(Brief A)
State whether each statement agrees with the passage on DeSantis's campaign, answering yes or no and quoting the deciding words of the passage: (i) Haley's campaign memo described DeSantis as a "mini-Trump." (ii) DeSantis once trailed Trump by about 35 points, a gap that later narrowed to 15. (iii) DeSantis's campaign launch on Twitter Spaces went off without problems.
(Brief B)
In the records, rewrite the lines between the one holding "What percentage is" and the one holding "Reading left to", inclusive, changing "nearest" to "closest" and leaving everything else as it is. Leave the pictures out.

(Extracted text)
'''

But DeSantis has stumbled in recent weeks, most recently — and visibly — on Wednesday with a glitchy campaign launch on Twitter Spaces.
His missteps, which have been accompanied by a slide in the polls, have been mocked by Trumpworld and Democrats alike.
But the negative attention has the rest of the GOP field emboldened, too, as they compete to be the next best alternative to Trump.
The campaign of former South Carolina Gov. Nikki Haley released a memo this week painting DeSantis as nothing more than a “mini-Trump.”
“Today, DeSantis is echoing Trump on everything from policy to his body language and hand gestures,” her campaign manager claimed.
The memo is as much a rebuke of Trump as it is DeSantis as Haley appeals to voters “tired of all the drama of the past.”
But it also underscores the opening 2024 hopefuls are seeing in what had long been considered a two-man race.
Never Back Down, the super PAC supporting DeSantis, insists the primary is still between the governor and Trump and points out that DeSantis only announced his run this week. Yet for months, he’s faced scrutiny over everything from his eating habits to his difficulty attracting congressional endorsements.
More troublesome for DeSantis is his slip in the polls — he at one point trailed Trump by around 15 points, on average, a gap that has since widened to more than 35.
The drop has perhaps more to do with renewed GOP sympathy for Trump than DeSantis’s own candidacy — he started to cut heavily into DeSantis’s support on March 31, the day Trump was indicted on business fraud charges that conservatives have denounced as political.
But DeSantis’s 2024 rivals are seizing on every perceived fumble they can to siphon off that support for themselves.
Haley’s campaign claimed DeSantis is “not ready for prime time” following a book tour in which he was panned as “tightly scripted” and unlikable. And she said America must not adopt a “weak in the knees mentality” after DeSantis described the war in Ukraine as a mere “territorial dispute.”

'''

(Data extracts)
'''

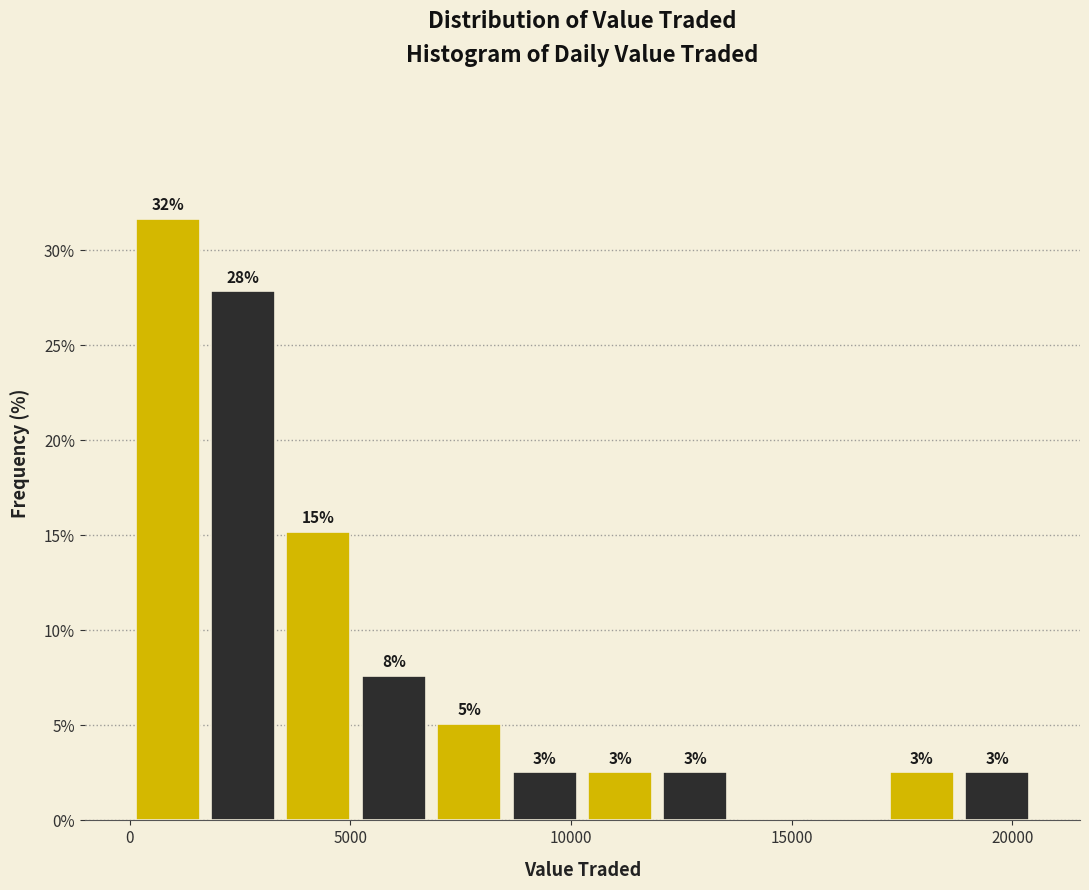

Read against the x-axis, roughly where is the centre of the tallest bar?

1000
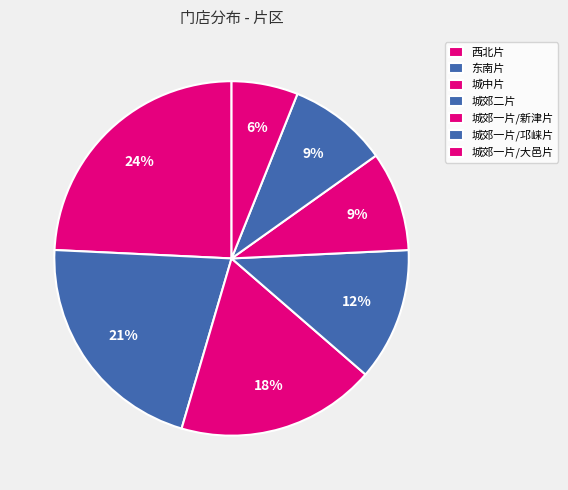

What percentage is the 城郊一片/邛崃片 slice, to the nearest percent?

9%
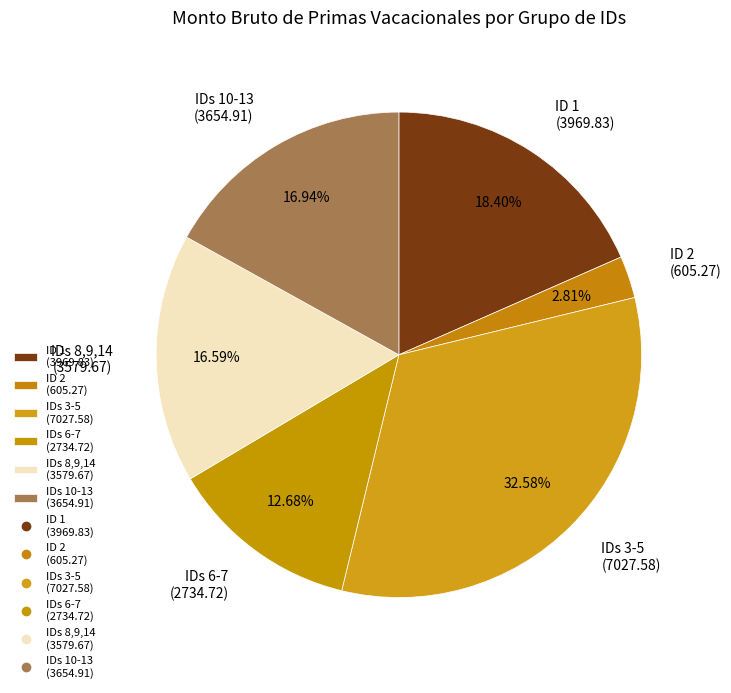

Is the sum of ID 2 (605.27) and ID 1 (3969.83) greater than half?

No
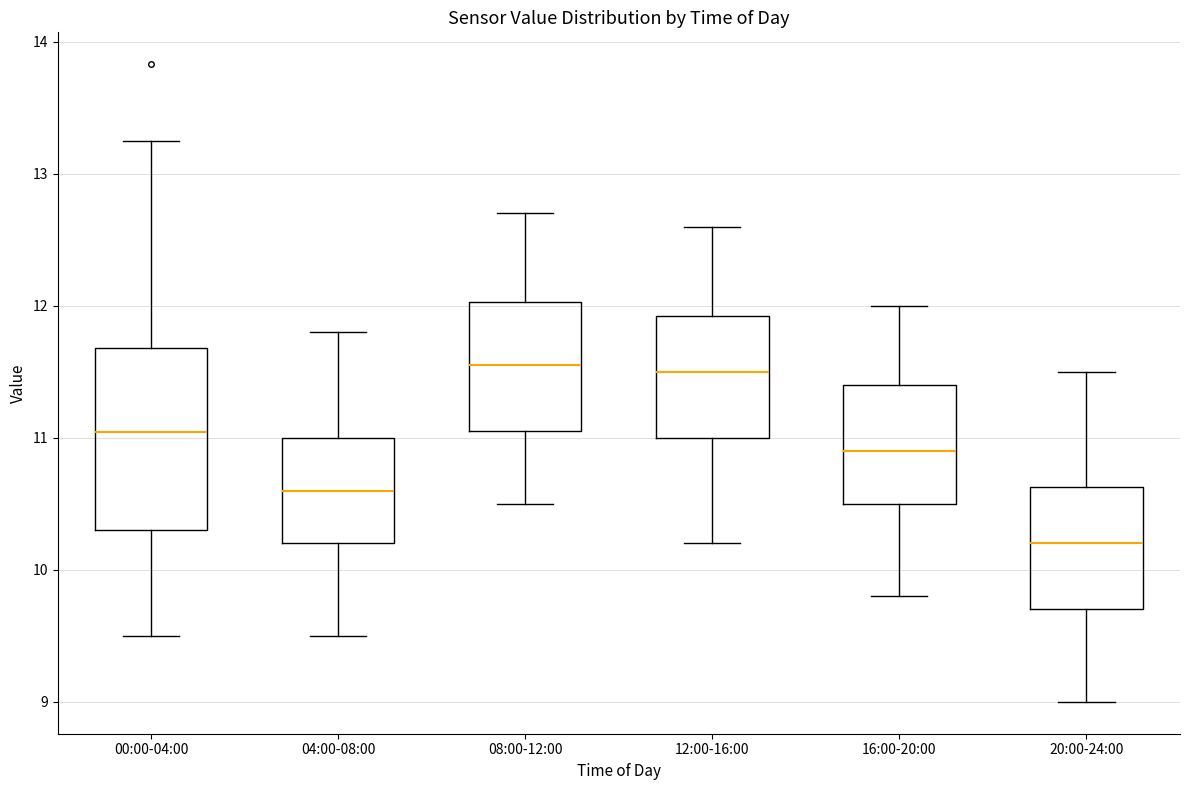

Reading left to right, read every box against the y-axis: the position of its median line, the range the box covers, and the ends of its whiskers. The values are not printed on the chart, so give them approximately, as read against the axis.

00:00-04:00: median 11.0, box 10.3 to 11.7, whiskers 9.5 to 13.3
04:00-08:00: median 10.6, box 10.2 to 11.0, whiskers 9.5 to 11.8
08:00-12:00: median 11.6, box 11.1 to 12.0, whiskers 10.5 to 12.7
12:00-16:00: median 11.5, box 11.0 to 11.9, whiskers 10.2 to 12.6
16:00-20:00: median 10.9, box 10.5 to 11.4, whiskers 9.8 to 12.0
20:00-24:00: median 10.2, box 9.7 to 10.6, whiskers 9.0 to 11.5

'''

(Exercise solution A)
(i) Yes: "painting DeSantis as nothing more than a “mini-Trump.”"
(ii) No: "he at one point trailed Trump by around 15 points, on average, a gap that has since widened to more than 35."
(iii) No: "a glitchy campaign launch on Twitter Spaces."

(Exercise solution B)
What percentage is the 城郊一片/邛崃片 slice, to the closest percent?

9%

Is the sum of ID 2 (605.27) and ID 1 (3969.83) greater than half?

No

Reading left to right, read every box against the y-axis: the position of its median line, the range the box covers, and the ends of its whiskers. The values are not printed on the chart, so give them approximately, as read against the axis.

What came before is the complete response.